To prepare for baking, I brushed an 8 x 8-inch pan with melted butter.  I used my hands to flatten each piece of dough individually, then folded the edges towards the center, pressing to secure, until a smooth ball formed.  I put the dough balls in the prepared baking pan (smooth side up), covered the pan loosely with plastic wrap, and let them rise in a warm place until doubled in bulk (about 30 minutes).
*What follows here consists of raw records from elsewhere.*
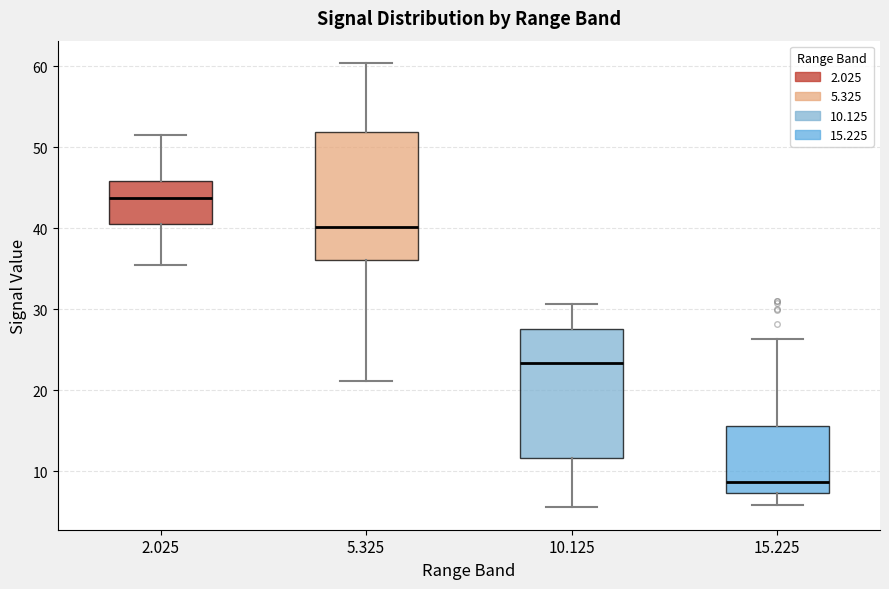

Which box has the highest median line?

2.025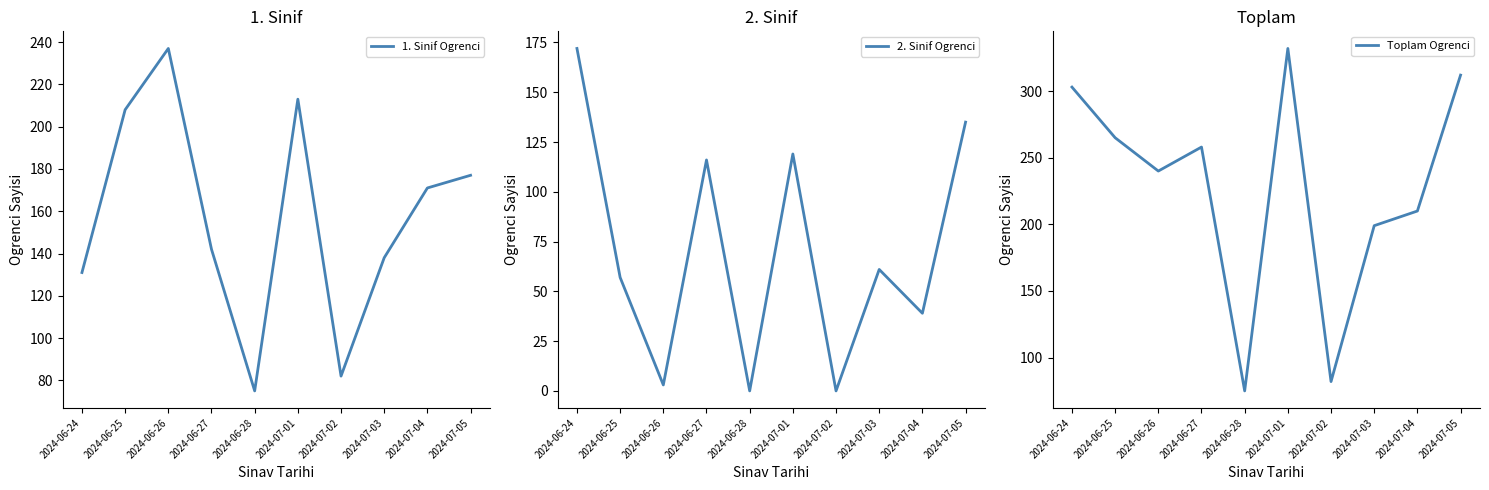

What are all the series names shown in the legend?

1. Sinif Ogrenci, 2. Sinif Ogrenci, Toplam Ogrenci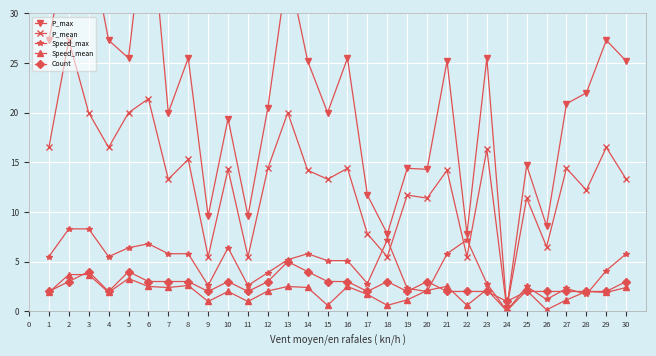

True or false: Speed_max has more than 1 interior local peaks.

True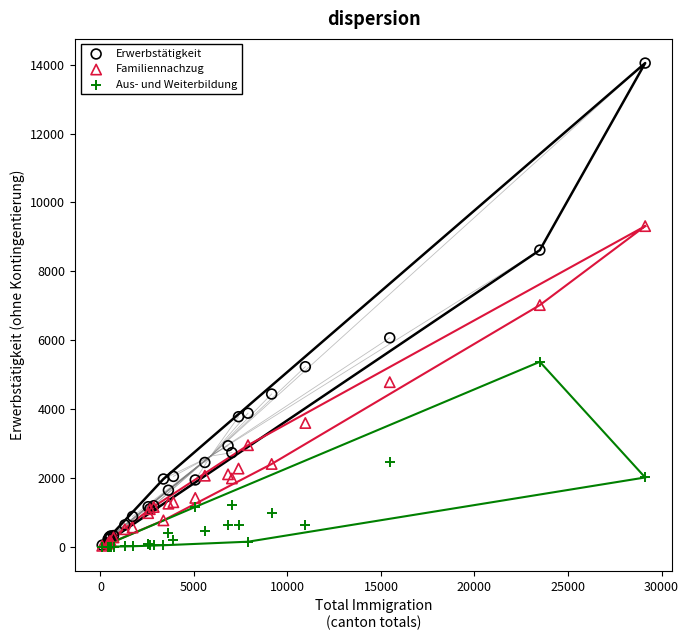

What are all the series names shown in the legend?

Erwerbstätigkeit, Familiennachzug, Aus- und Weiterbildung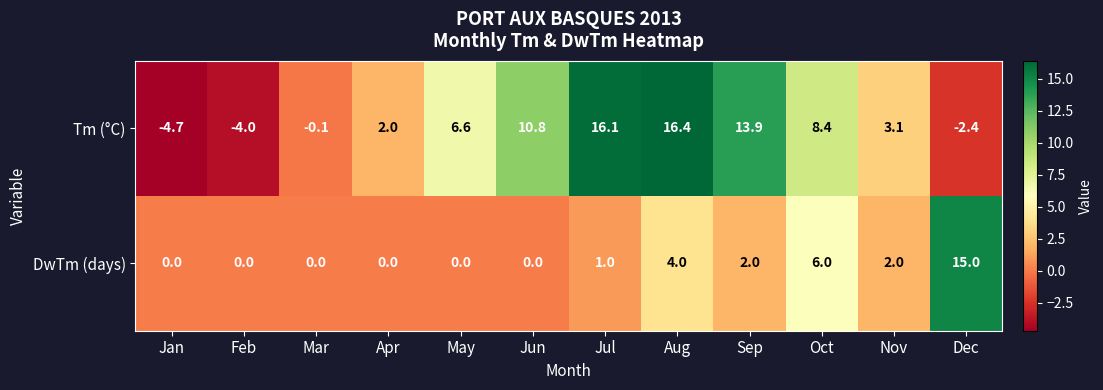

How many values in Tm (°C) are below zero?

4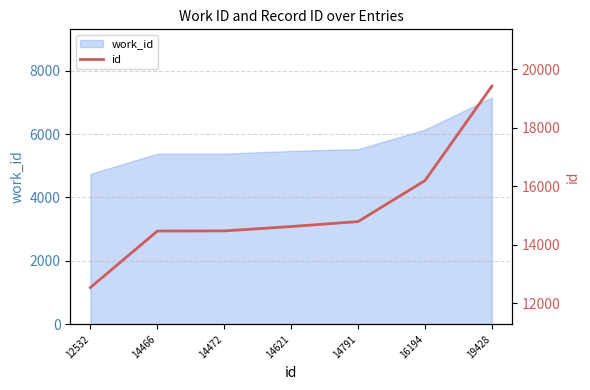

How many categories are shown in the chart?

7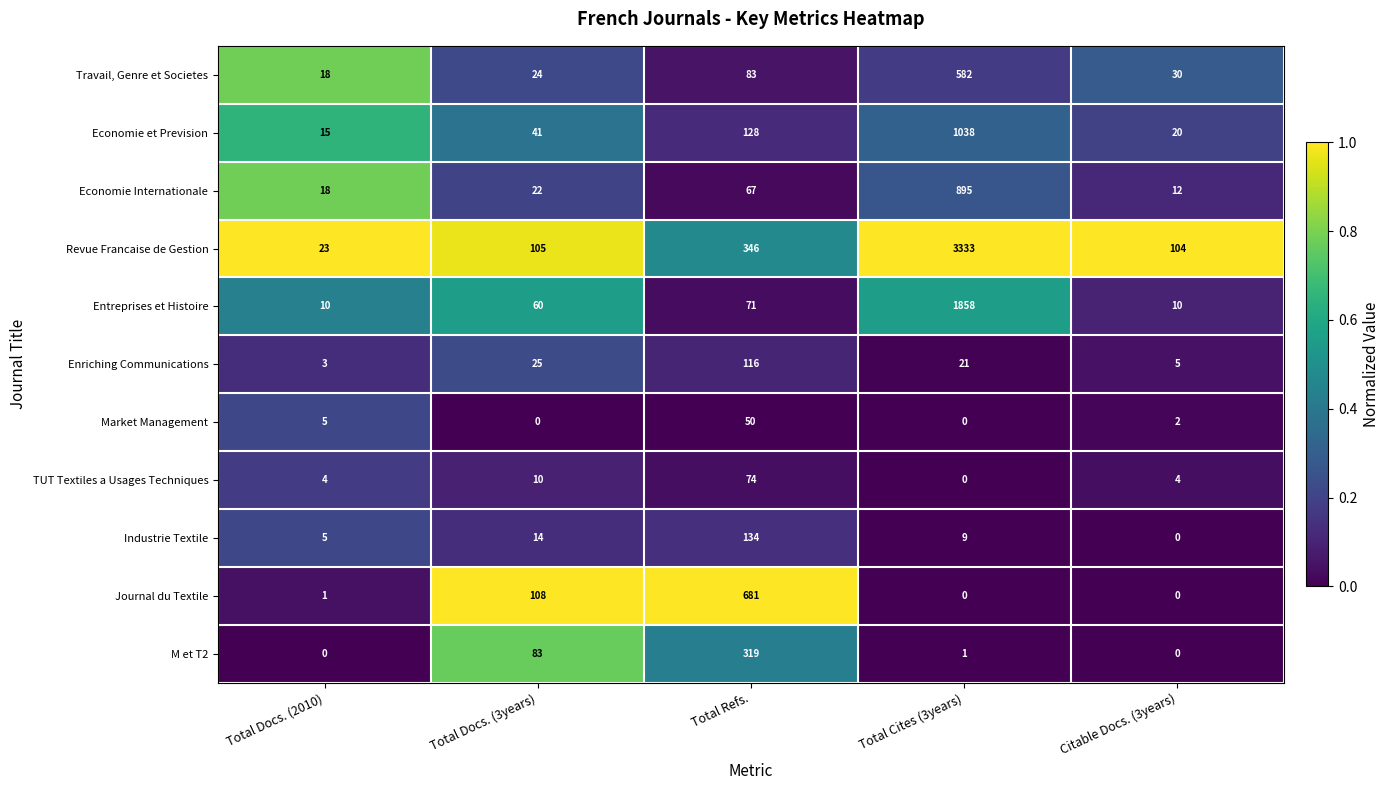

What is the difference between the highest and lowest values at Total Cites (3years)?

3333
Unbaked No-Knead Dinner Rolls

After the rolls had risen adequately, I removed the plastic wrap from the pan and baked them at 400F for 35 minutes.  The recipe said to tent the rolls if they were browning too quickly.  I tented them when I checked them at the 20-minute mark, but I probably would have tented them at the 15-minute mark if I had checked them sooner.  (The ended up a bit more brown that I would have liked.)  I pulled the rolls apart and served them warm.

No-Knead Dinner Rolls

Considering that this was just about the easiest bread recipe ever, the rolls were pretty good.  The “shell” was a bit firmer than I like and I already mentioned that they were a bit too brown, but the bread really was delicious.  Plus, I could take the credit for making them from scratch (with hardly any work, seriously) and the house smelled heavenly.  I think this recipe would be absolutely perfect for “beginner” bread makers; it’s pretty straightforward and hard to screw up, but the results are worthwhile.

TIP:  The recipe says you can skip the second rise and refrigerate the rolls for 4 hours or up to 1 day instead.  That way, you could make the dough and form the rolls the night before or the morning of, and then just move them directly from the refrigerator to the oven when you’re ready to bake them.